Serima quotes a report by the Gordon Institute of Business Science (GIBS) and FNB’s Entrepreneurial Dialogues, State of Entrepreneurship in South Africa, which indicates that “business incubators assist emerging companies to survive and grow during the start-up period when they are most vulnerable. The incubation process improves the survival rate of start-up companies by assisting them in becoming financially viable, usually within two to three years”.

Corporate social responsibility (CSR) is one of the ways in which big corporates can help social entrepreneurs overcome the challenges in the startup phase of their business, says Serima.

Big business’ CSR to the rescue

Around the world, big corporates are striving to become more sustainable and are becoming increasingly aware of the impact of their activities, says Peter Conze, Country Director, German Technical Cooperation (GTZ) South Africa, Lesotho and Botswana, in a whitepaper on Social Responsibility in South Africa.

“They are striving to make their businesses more sustainable by applying the principle of corporate social responsibility within the company, in the wider environment they operate in, and in their relationship with suppliers and customers.”

“In line with their own economic interests, businesses – small and large, domestic and international – are starting to share responsibility for the ecological and social situation in their immediate environment. Examples include the protection of human rights, drawing up and implementing employment and environmental standards and minimising corruption,” Conze explains.

Creating a supportive ecosystem for entrepreneurs to thrive

Serima states that another factor that further poses a challenge for SMEs is the lack of understanding in most emerging economies of the environment in which entrepreneurs operate.

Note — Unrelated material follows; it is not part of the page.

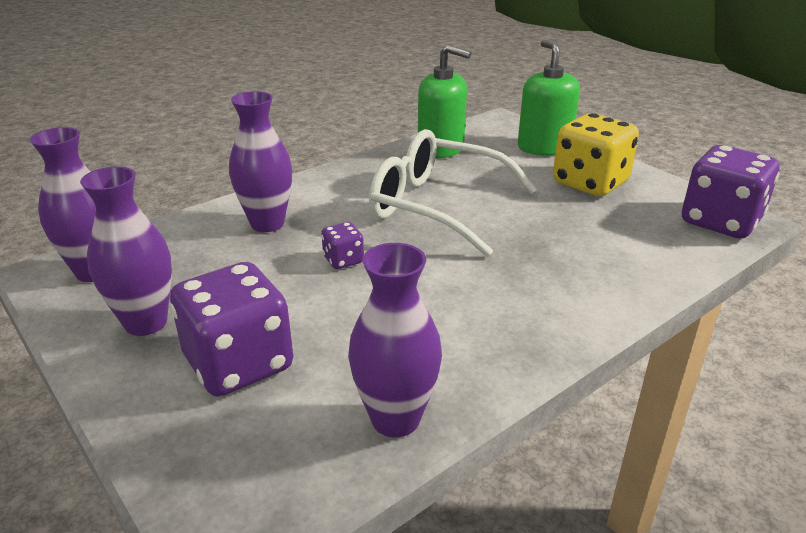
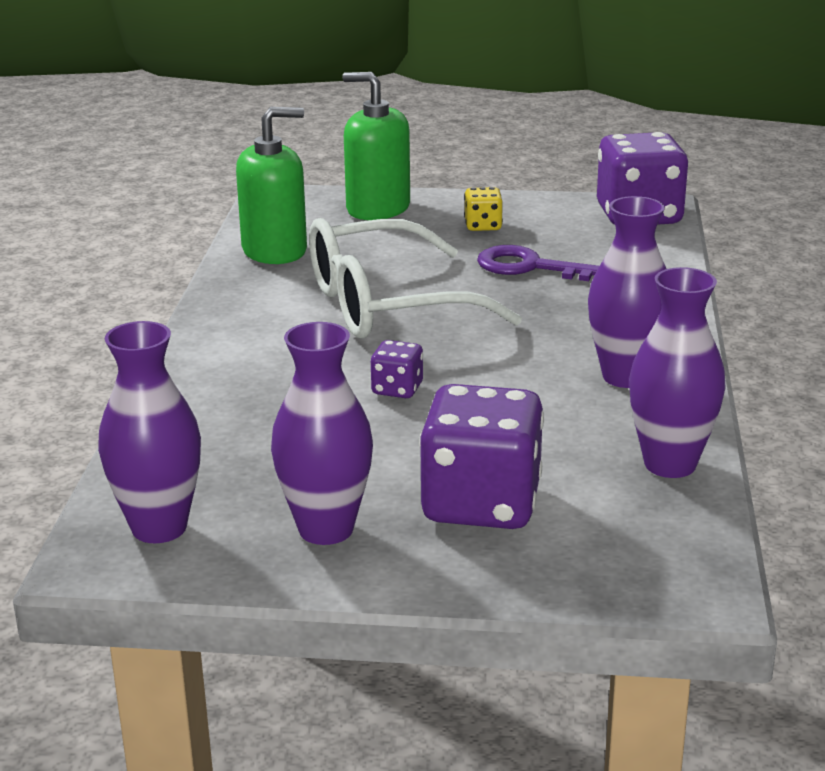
camera: 45 degrees left, 5 degrees down
purple vase [229,91,292,232] -> purple vase moved to [588,196,666,388]
yellow dice [553,113,639,196] -> yellow dice [464,187,503,231], size x0.46
none -> purple key [477,245,599,281]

“Understanding what motivates entrepreneurs and supporting their businesses in the early stages will help the private sector set a successful path for longer term innovation and business growth, and will fundamentally change the scale of social impact like never before,” he says.

To ensure a viable environment for these businesses to flourish, Serima says, there needs to be an ecosystem of partners who promote entrepreneurship and collaboratively support social enterprises.

“Enterprise building is an important business focus for SAP, the company is committed to finding innovative ways to solve both social and business issues in Africa. The company believes the private sector plays a vital role in creating a level playing field, driving innovation, and building an environment that enhances education and entrepreneurship to foster economic growth and fosters this as part of its investments in Africa,” says Serima.